You will readily conceive the avidity with which our comrades demanded an account of our proceedings. They crowded round us upon our arrival, besieging us with vollies of interrogatories, and eagerly listening to our recitals. Every one had something new to ask, and from the varied forms of nearly similar questions, the two or three first days were mostly spent in repeating the details of our excursion.
We were equally solicitous to learn the news from the Islands, and from England, but were disappointed in all our inquiries, no intelligence having reached the colony during our absence. Since our return a vessel has arrived from Barbadoes, with the happy tidings that our troops have subdued the brigands and the Charibs of Grenada and St. Vincent, and that these islands are restored to order and tranquillity.
I should not omit telling you that I had an opportunity a few days since of seeing one of the race of enormous snakes, which you read of as infesting these colonies. It was killed near the town of New Amsterdam, was twelve feet long, and about the thickness of a man’s thigh. To the Europeans who were present, it appeared a very large and hideous reptile; but neither the colonists, nor the negroes considered it of extraordinary size, for we learn that they are sometimes seen more than twice as large, and upwards of thirty feet in length.

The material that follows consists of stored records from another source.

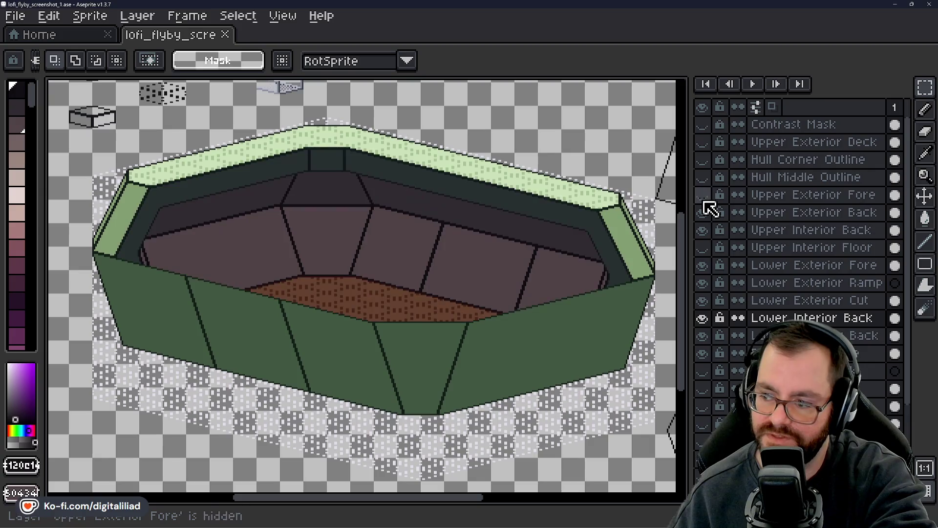
{"action": "left_click", "coordinate": [704, 266]}
{"action": "left_click", "coordinate": [704, 266]}
{"action": "left_click", "coordinate": [704, 267]}
{"action": "left_click", "coordinate": [703, 266]}
{"action": "double_click", "coordinate": [704, 266]}
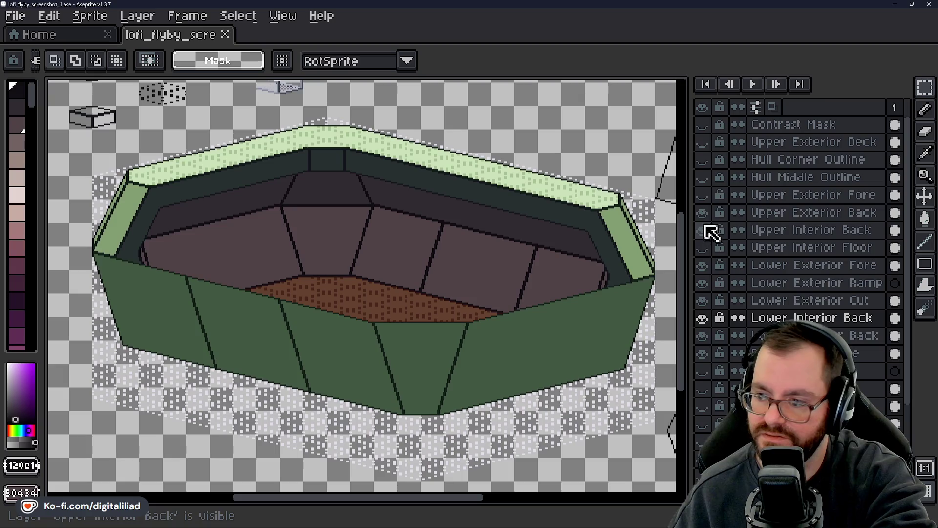
{"action": "left_click", "coordinate": [704, 197]}
{"action": "left_click", "coordinate": [704, 196]}
{"action": "left_click", "coordinate": [703, 196]}
{"action": "left_click", "coordinate": [703, 196]}
{"action": "left_click", "coordinate": [704, 196]}
{"action": "left_click", "coordinate": [703, 196]}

I wish I could relate to you a conversation which I heard at the governor’s lately on the subject of mermaids. It was maintained that these lady-like animals, of fabulous note, do really exist in the Berbische river, and I experienced some surprise, when I heard the governor, who is a sensible and intelligent man, give his sanction to the opinion. Often (it was insisted) very often had they been seen; and on my asking the gentlemen who advanced the assertion, if it was by their own eyes, they replied, “No! but repeatedly by Indians, by negroes, and by whites;” and they seemed to think it established beyond a doubt, that these scaly poissardes did actually inhabit the waters of this country. One of them, it was said, had been taken alive, by an Indian, who was carrying it to Savonette as a present to M. Heynemann; but from the prejudices of his nation, whose superstition protects these animals, the man was compelled, by others of the Indians, to return her to the river, lest the enraged mother should haunt them with every species of ill.

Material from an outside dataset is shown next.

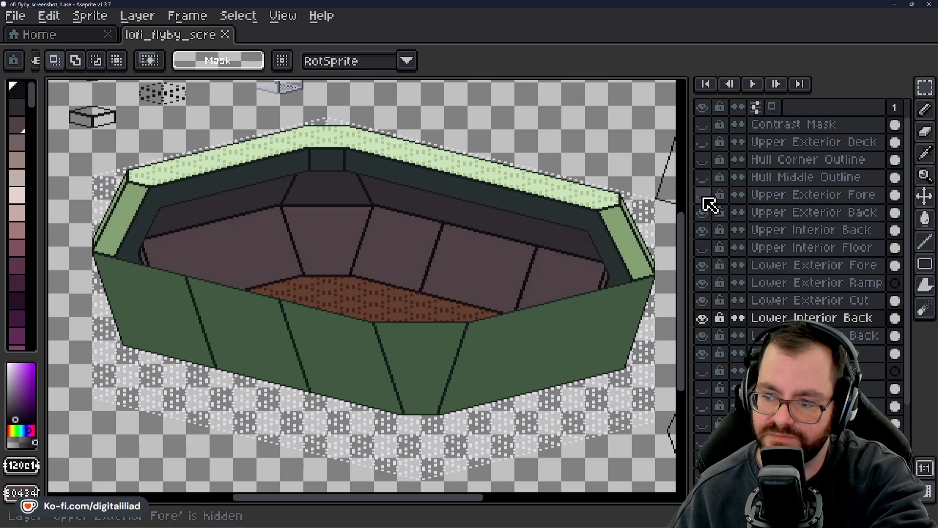
{"action": "left_click", "coordinate": [703, 196]}
{"action": "left_click", "coordinate": [704, 197]}
{"action": "left_click", "coordinate": [704, 196]}
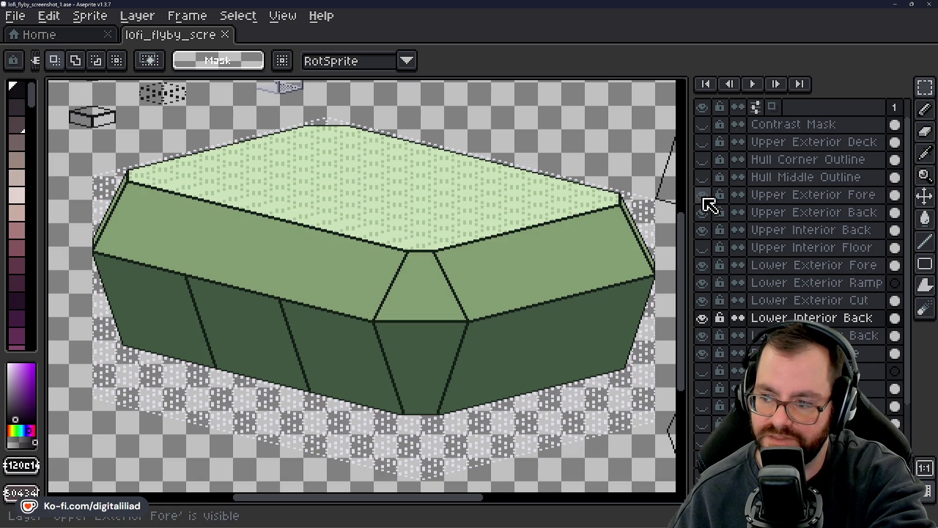
{"action": "key", "text": "ctrl+s"}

A planter who was present, observing that the officers were still unconfirmed in their faith, added a species of testimony which he seemed to think even the most incredulous could not resist. “Nothing,” said he, “is more certain than that mermaids do exist in the rivers of Guiana, for I know a navy officer who has not only seen them alive, but who actually ate of one, which had been cooked and served up for the table.” This he considered as “confirmation strong;” but as neither this gentleman nor any of the others had seen or eaten of these fish-ladies themselves, however it might border upon a breach of politeness, it was no contradiction of the assertions made by them, not to be convinced by the same reports, which had confirmed their belief: we therefore continue ... to doubt!